Geneticists said Wednesday they had pinpointed the most important obesity gene yet, throwing up a
Geneticists said
Wednesday they had pinpointed the most important obesity gene yet,
throwing up a possible target for drugs to tackle a dangerous and
growing epidemic.
Mice bred to lack a gene dubbed IRX3 were almost a third lighter than rodents with the gene, they said.
The equivalent gene exists in humans, and its functioning may explain why some people are more prone to obesity than others.
"Our
data strongly suggests that IRX3 controls body mass and regulates body
composition," said Marcelo Nobrega of the University of Chicago, who
headed the investigation published in the journal Nature.
It likely does so by regulating metabolism.
The discovery may help solve a riddle that has confounded researchers delving into the genetics of girth.
Previous
research had identified a gene called FTO as the main genetic culprit
in obesity after observing an apparent link between variants within the
gene and surplus body fat.
But no-one has been able to show that these mutations actually change the functioning of the FTO gene in any way.

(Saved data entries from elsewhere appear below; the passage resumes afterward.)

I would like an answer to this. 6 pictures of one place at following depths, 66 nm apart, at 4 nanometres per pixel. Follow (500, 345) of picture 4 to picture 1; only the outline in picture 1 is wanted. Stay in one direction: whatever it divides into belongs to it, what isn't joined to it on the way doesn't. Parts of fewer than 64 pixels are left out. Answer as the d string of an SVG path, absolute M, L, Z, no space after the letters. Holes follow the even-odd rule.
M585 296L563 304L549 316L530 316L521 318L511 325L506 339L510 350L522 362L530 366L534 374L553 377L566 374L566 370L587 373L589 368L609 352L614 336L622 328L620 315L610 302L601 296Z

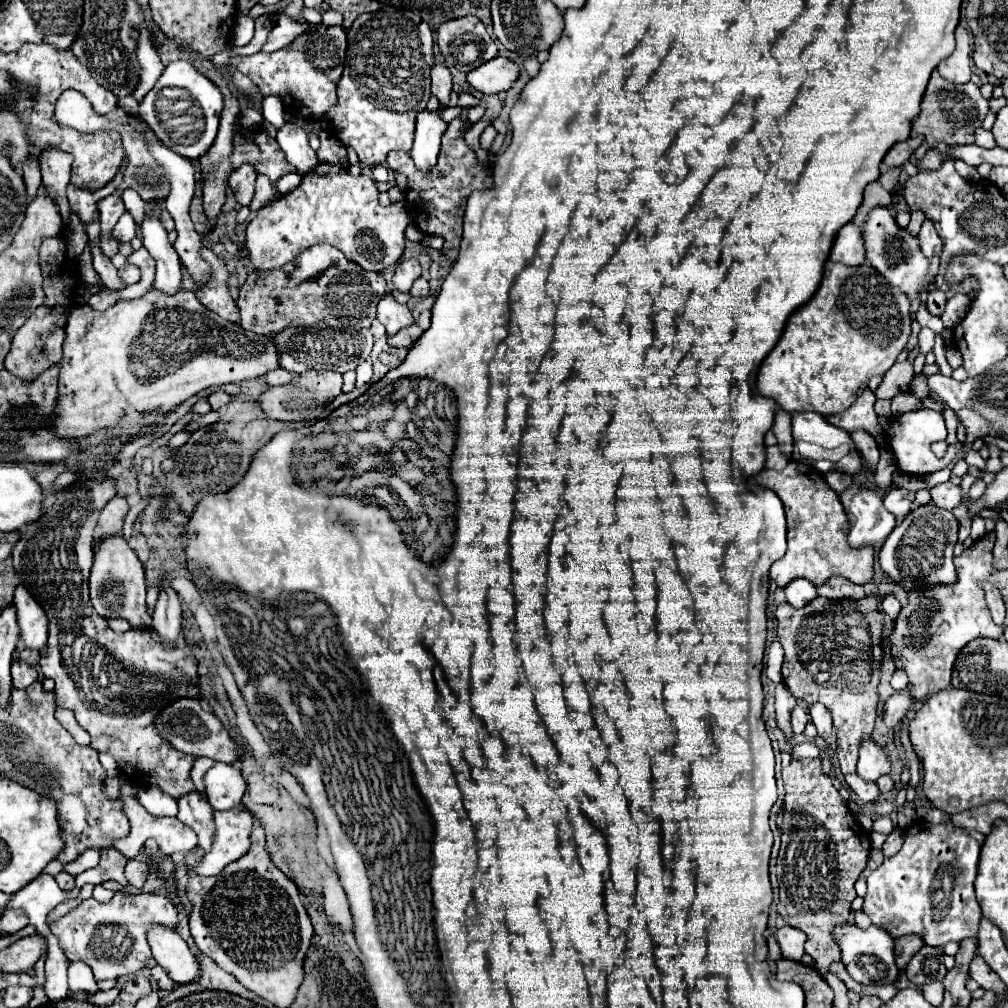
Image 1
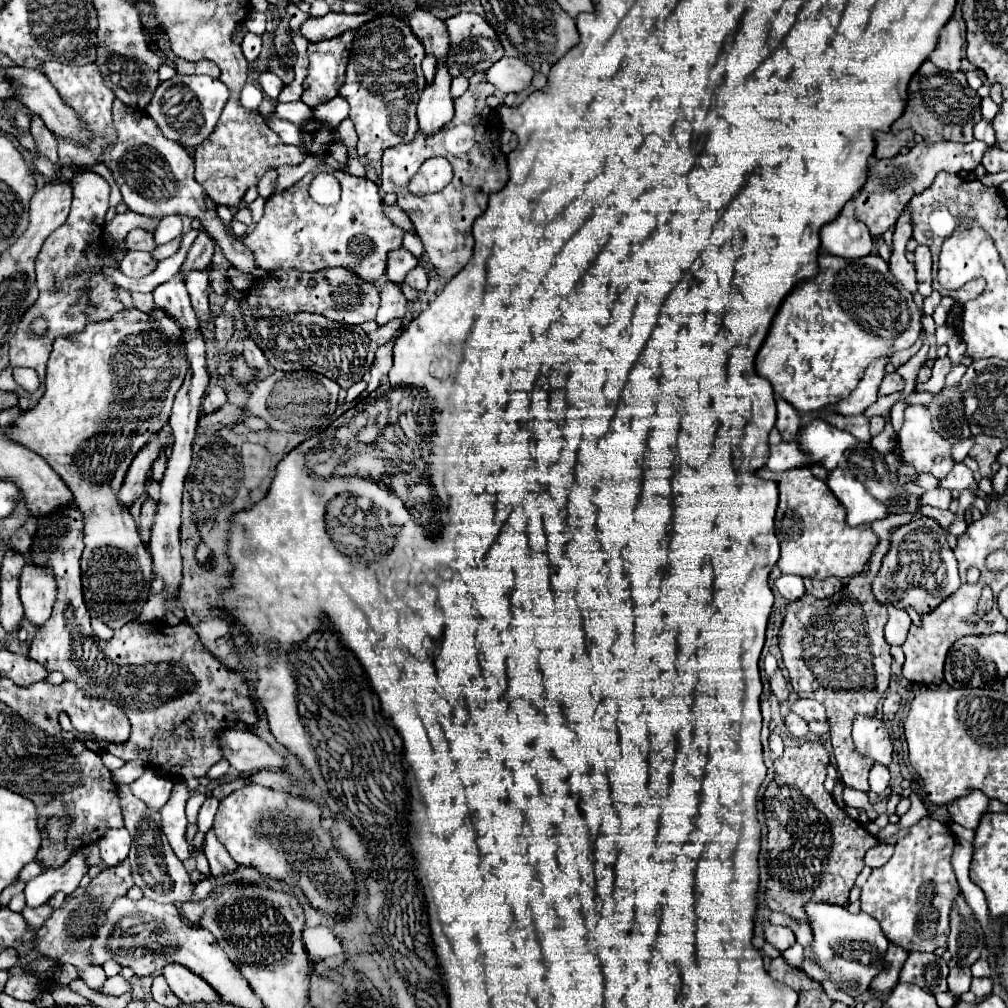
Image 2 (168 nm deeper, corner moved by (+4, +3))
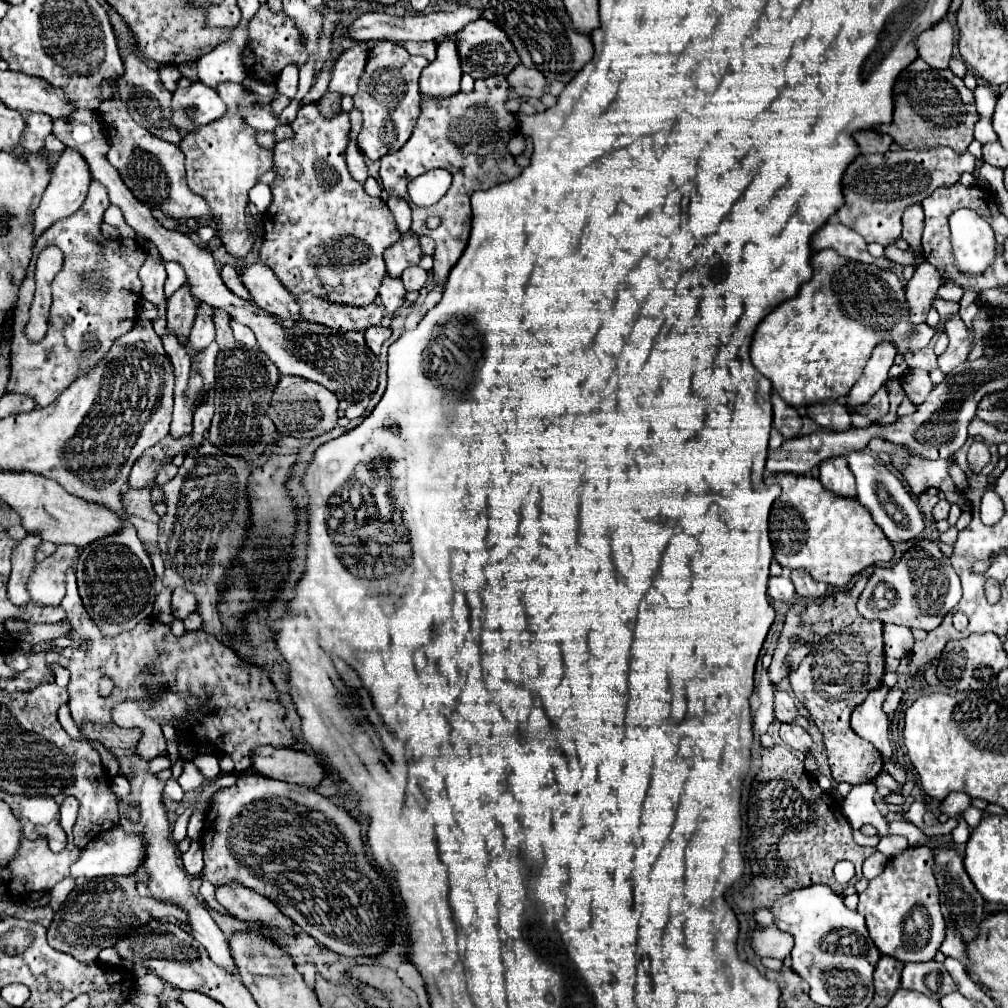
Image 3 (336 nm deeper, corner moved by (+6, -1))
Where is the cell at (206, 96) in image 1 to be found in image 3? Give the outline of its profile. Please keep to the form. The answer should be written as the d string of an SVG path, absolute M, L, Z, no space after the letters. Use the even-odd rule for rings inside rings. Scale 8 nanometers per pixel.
M196 82L188 88L178 88L172 98L172 122L180 134L192 132L198 126L210 124L224 116L224 102L216 90Z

"Now, we offer an explanation for that. They were looking at the wrong gene," Nobrega told AFP.
Instead of affecting the FTO gene itself, the mutations triggered a reaction in a distant gene, IRX3, the new research said.
This
causes an over-production of IRX3 protein in the brain, possibly
affecting the hypothalamus, where metabolism and appetite are regulated.
"The
mutations that are predisposing to obesity occur inside the FTO gene,
hence the wide belief that they were connected to the function of FTO,"
Nobrega said.
"Even though the mutations are inside FTO, they are actually impacting the function of the IRX3 gene, not FTO."
The
scientists used mouse and zebrafish embryos, adult mouse brains and
human cells, including brain cells, to show the interaction between IRX3
and FTO in the lab.
MORE ENERGY BURNT
They
then engineered mice without the IRX3 gene, resulting in animals "that
are thin, resistant to obesity and diabetes, and that burn energy more
efficiently," said Nobrega.
They weighed about 30 percent less despite eating and exercising the same amount as mice with the gene.
Nobrega
said the ultimate goal was to identify which cell functions were being
altered by IRX3, and how, so that drugs can be developed to block the
obesity-causing effects.
The study
"clearly demonstrates a previously unappreciated role for IRX3 in
controlling body weight," David Gorkin and Bing Ren of the Ludwig
Institute for Cancer Research in California wrote in a comment also
carried by Nature.
Obesity and related diseases like diabetes have gained epidemic proportions in many developed countries.
The
causes are complex: a lack of exercise, high-fat and high-sugar diets,
and genetic heritance are all believed to contribute. Numerous other
genes have been fingered in obesity before, and experts have cautioned
against placing too much hope on a swift and simple pharmaceutical
solution.
According to the World Health Organisation (WHO), obesity nearly doubled worldwide from 1980 to 2008.
More
than a third of adults, some 1.4 billion, were overweight in 2008, and
more than one in ten, about half-a-billion people, were obese.
At least 2.8 million adults die each year as a result of being overweight or obese, says the UN's health organ.